DATASET RECORDS:

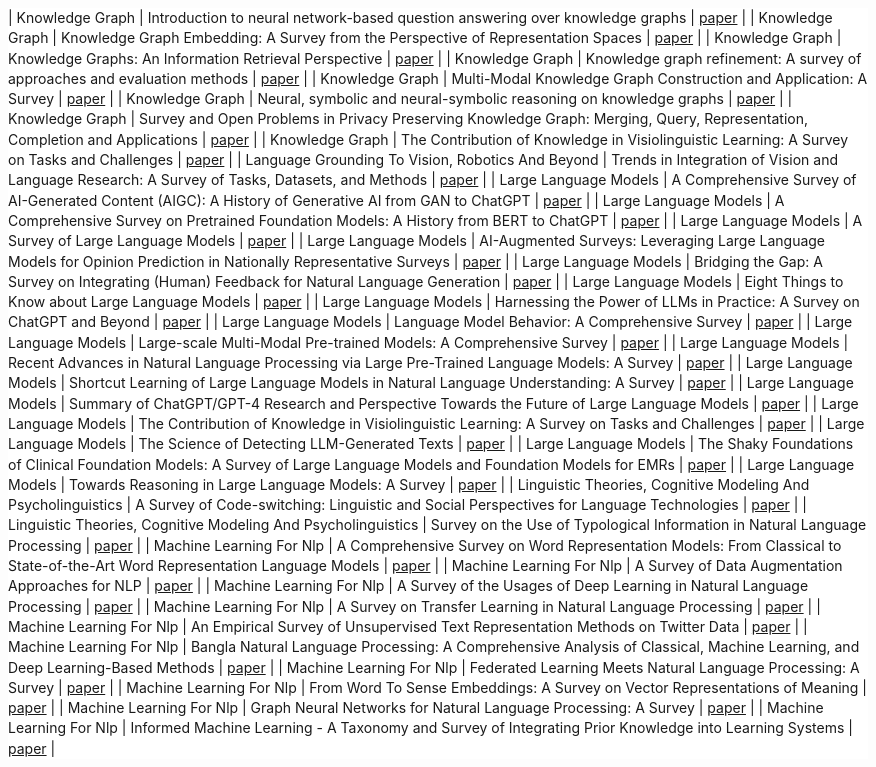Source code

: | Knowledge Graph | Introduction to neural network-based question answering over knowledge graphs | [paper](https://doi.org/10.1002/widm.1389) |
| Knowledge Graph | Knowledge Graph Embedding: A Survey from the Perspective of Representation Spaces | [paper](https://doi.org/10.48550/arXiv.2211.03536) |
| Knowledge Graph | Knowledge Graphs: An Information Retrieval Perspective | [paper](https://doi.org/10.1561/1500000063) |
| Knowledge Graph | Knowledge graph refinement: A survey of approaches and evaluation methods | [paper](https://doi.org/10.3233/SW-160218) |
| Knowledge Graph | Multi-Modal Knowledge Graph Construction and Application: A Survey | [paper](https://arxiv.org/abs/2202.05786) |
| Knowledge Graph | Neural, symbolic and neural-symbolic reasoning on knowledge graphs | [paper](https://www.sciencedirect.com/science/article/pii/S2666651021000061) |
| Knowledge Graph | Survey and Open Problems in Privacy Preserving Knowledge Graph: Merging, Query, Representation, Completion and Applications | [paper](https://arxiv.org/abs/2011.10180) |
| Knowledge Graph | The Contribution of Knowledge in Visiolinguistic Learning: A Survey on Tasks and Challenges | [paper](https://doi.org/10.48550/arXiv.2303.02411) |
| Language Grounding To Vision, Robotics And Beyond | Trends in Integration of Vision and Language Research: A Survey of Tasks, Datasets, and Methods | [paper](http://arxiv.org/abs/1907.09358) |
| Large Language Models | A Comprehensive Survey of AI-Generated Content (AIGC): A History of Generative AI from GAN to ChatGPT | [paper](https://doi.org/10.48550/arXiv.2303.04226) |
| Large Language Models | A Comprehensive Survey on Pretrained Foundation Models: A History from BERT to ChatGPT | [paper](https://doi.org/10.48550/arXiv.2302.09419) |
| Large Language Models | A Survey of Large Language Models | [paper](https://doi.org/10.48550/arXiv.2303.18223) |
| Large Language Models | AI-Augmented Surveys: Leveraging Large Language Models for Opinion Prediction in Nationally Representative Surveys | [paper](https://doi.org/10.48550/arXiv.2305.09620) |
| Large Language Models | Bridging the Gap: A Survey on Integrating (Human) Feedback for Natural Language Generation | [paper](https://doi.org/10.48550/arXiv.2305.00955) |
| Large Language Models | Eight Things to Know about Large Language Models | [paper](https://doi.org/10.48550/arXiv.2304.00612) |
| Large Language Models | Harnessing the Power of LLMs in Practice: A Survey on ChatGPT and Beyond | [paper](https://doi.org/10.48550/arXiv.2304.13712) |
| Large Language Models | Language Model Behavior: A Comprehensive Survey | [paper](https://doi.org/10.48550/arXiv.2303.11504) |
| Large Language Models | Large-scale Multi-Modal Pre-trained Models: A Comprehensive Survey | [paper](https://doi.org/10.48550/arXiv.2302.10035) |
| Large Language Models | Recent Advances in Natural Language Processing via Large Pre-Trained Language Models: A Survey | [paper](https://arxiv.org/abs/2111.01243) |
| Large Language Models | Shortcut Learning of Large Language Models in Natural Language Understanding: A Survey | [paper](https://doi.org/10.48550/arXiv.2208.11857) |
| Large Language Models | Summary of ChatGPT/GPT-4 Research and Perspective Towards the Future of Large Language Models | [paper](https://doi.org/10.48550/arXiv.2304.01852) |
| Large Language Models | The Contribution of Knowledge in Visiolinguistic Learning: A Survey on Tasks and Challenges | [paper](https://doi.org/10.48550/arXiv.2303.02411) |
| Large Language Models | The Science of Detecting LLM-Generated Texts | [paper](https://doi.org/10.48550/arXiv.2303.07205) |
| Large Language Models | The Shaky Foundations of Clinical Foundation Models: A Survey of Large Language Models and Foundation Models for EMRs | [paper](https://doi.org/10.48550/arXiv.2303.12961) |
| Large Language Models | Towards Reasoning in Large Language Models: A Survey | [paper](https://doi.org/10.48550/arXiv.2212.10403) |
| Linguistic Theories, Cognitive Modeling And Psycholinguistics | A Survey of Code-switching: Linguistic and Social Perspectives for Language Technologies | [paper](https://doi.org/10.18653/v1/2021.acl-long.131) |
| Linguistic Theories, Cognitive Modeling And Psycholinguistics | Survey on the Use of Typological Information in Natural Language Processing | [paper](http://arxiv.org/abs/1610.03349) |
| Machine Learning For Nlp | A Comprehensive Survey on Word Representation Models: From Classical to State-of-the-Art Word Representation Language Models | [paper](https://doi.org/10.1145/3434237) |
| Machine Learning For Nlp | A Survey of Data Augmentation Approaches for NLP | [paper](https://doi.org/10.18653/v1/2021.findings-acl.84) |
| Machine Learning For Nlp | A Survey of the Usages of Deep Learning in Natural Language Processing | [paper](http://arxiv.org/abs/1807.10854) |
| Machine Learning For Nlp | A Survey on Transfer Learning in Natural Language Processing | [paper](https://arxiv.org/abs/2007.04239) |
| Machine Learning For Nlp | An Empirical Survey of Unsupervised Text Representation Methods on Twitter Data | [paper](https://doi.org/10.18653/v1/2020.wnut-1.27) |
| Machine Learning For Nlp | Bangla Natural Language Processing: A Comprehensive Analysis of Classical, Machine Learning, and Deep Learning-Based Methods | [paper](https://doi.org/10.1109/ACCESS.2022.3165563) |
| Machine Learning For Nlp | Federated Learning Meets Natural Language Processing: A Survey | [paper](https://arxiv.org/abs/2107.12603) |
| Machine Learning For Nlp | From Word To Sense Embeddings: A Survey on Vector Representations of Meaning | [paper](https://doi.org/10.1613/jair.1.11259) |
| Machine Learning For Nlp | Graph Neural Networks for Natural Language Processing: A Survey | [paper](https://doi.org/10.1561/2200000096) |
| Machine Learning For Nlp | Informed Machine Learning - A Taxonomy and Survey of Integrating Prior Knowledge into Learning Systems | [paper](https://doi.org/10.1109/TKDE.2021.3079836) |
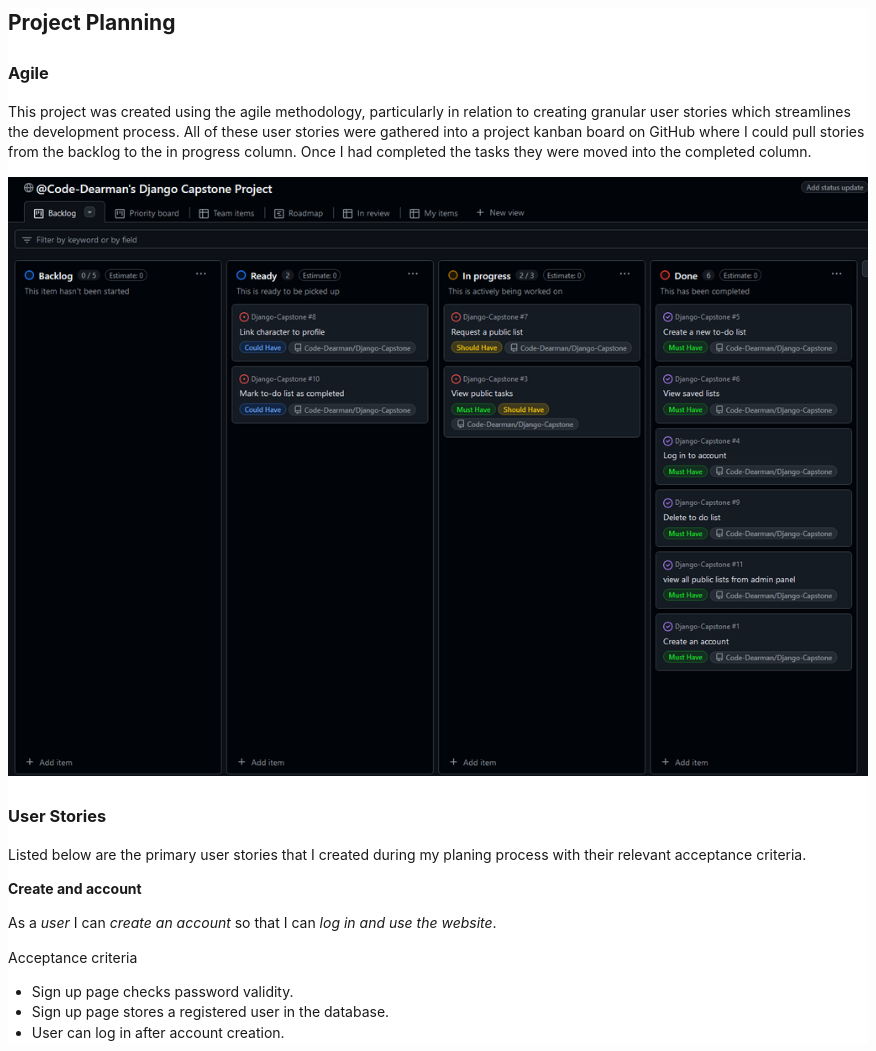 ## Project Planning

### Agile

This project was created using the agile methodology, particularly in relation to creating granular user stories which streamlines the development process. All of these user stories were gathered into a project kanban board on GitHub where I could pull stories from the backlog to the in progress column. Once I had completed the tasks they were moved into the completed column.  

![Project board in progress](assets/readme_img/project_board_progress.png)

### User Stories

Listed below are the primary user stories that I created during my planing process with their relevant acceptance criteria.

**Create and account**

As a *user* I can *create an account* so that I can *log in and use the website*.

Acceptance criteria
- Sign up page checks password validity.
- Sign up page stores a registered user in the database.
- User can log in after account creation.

AIM OF THE TASK: Could you quote verbatim the stretch of the material from the line containing "As a *user*" through the end of the material?

TASK ANSWER:
As a *user* I can *create an account* so that I can *log in and use the website*.

Acceptance criteria
- Sign up page checks password validity.
- Sign up page stores a registered user in the database.
- User can log in after account creation.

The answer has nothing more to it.